Friday, 30 April 2021

Remembered - Joel Kovel - A Giant of Ecosocialist Thinking


Three years ago today, Joel Kovel, passed away. Some have said that he was as important to ecosocialism as Karl Marx was to socialism. This is a repost of what I wrote at the time, after hearing of his death.  

Joel Kovel died in New York City on 30 April 2018 at the age of 81. A radical psychiatrist, academic, writer and political activist, he will be best remembered as one of the most influential ecosocialist thinkers of modern times. In 2001 he co-wrote, with Michel Lowy, the first ecosocialist manifesto, a call for an end to the destructive capitalist system and demand it is replaced with ecosocialism, before capitalism completely destroys the planet.

His book The Enemy of Nature first published in 2002, and updated in a second edition in 2007, is a must read for socialists, greens and anyone concerned with environmental degradation. It was this book in particular that brought Joel to my attention in 2004. It is simply brilliant in its line of reasoning, placing the blame for our ecological ills firmly at the door of the dominant world system of endless growth, capitalism.

I had always considered myself to be a socialist, but by the early 2000's I was also becoming increasingly alarmed by environmental problems, especially climate change. Kovel blends a critique of capitalism with both a red and green angle, in the most compelling way I have yet come across. This, despite much fine thinking and writing on the matter, before and since.

Kovel edited the pioneering ecosocialist magazine, Capitalism Nature Socialism, where he worked with another leading ecosocialist from 1980's, James O'Connor. He wrote other books including White Racism, Red Hunting in the Promised Land and Overcoming Zionism.

One stand out thing from The Enemy of Nature is Kovel's use of the term 'usufruct' which Karl Marx had theorised about in the third volume of Capital. The word is from the Latin, and goes back as least as far as the Roman Empire, and is part of many countries law. It refers to the legal right to use and derive benefit from property that belongs to another person, as long as the property is not damaged.

Kovel highlights Marx's use of the word when he quotes that "human beings are no more than the planet’s usufructaries, and, like boni patres familias, they must hand it down to succeeding generations in an improved condition.” Kovel said in an eco-socialist society, “everyone will have... rights of use and ownership over those means of production necessary to express the creativity of human nature.”

He was an unsuccessful candidate for the US Senate in 1998 from New York and ran again unsuccessfully for the US Green Party presidential nomination in 2000, when he lost out to Ralph Nader. He commented that if he had a dollar for every Green Party member who told him they liked his ideas, but he should drop the socialist tag, he would have been a very rich man. He thought Nader was a populist with no real understanding of ecological matters.

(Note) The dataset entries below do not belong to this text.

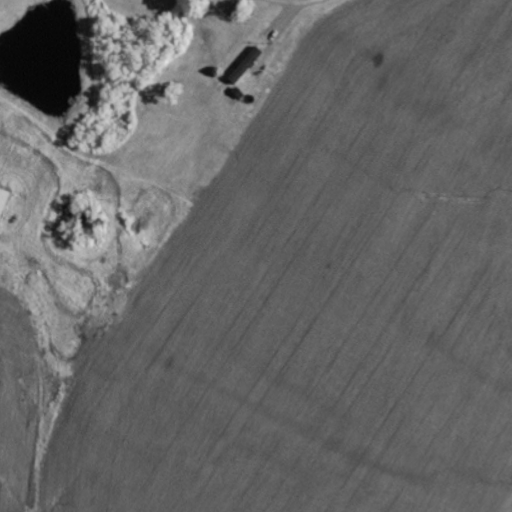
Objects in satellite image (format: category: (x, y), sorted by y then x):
building: (247, 65)
building: (4, 201)
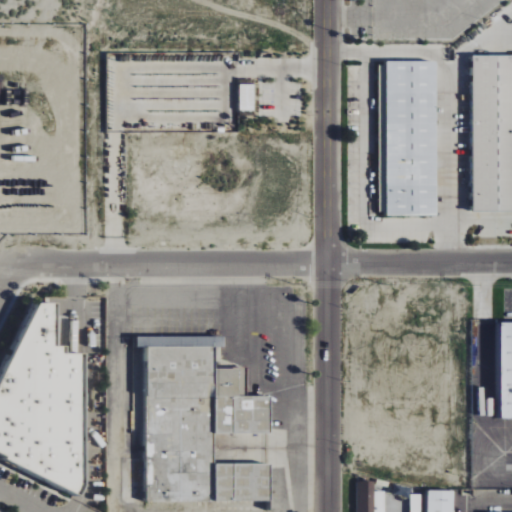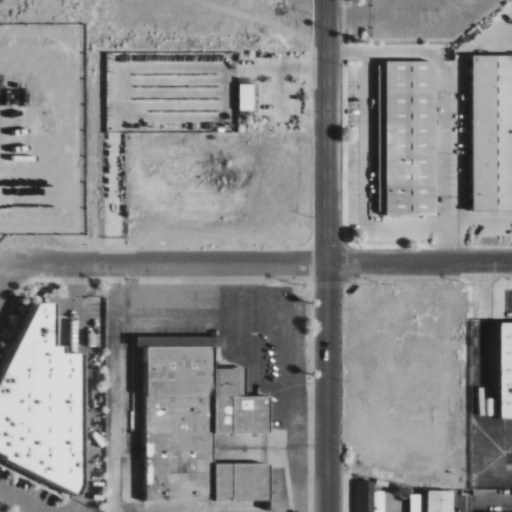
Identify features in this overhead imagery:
road: (346, 55)
building: (242, 97)
road: (449, 126)
building: (488, 132)
building: (402, 138)
road: (365, 164)
road: (327, 256)
road: (253, 260)
building: (501, 371)
building: (44, 402)
building: (202, 424)
building: (366, 498)
road: (20, 499)
building: (428, 502)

He fell out with Murray Bookchin, the anarchist founder of Social Ecology, though I don't know why, since their ideas were very similar, which was a pity. But they were certainly equals in terms of developing the thinking that links ecological and social exploitation with the capitalist world system. To my mind social ecology and ecosocialism are pretty much the same ideology.

I had the pleasure of meeting Joel when he came to London in 2007 to speak at the London School of Economics, to promote the release of the second edition of The Enemy of Nature and to talk about ecosocialism generally. I was in small group that went to the pub with him afterwards, and he was charming and interesting in equal measure. I did hear that Kovel was planning another visit to London, but I guess he was not well enough to make the journey in the end.

Despite the looming ecological crisis and 'force-field' to use his expression, of global capitalism he remained hopeful, cheerful even, about the prospect of ending capital's rule over humanity. In the afterword to The Enemy of Nature, Kovel writes that when he was asked why he didn't despair about the ecological crisis and all powerful capital, "I do not despair; for whatever reason, I actually find myself in good spirits as I studied the crisis further and devised the ideas that have gone into this work."

Kovel believed that if his logic was wrong, and capitalism managed to reform itself into a truly eco-friendly system, then fine, all will be well. But if he was right, at least his line of reasoning offered hope of overcoming the system and crisis. This perception, Kovel suggested was liberating in itself, and can help us "to meet it actively instead of passively submitting to the terms of understanding dealt out by the dominant system."

I think that kind of sums up Joel’s legacy, as a giant of ecosocialist thinking who will be sorely missed.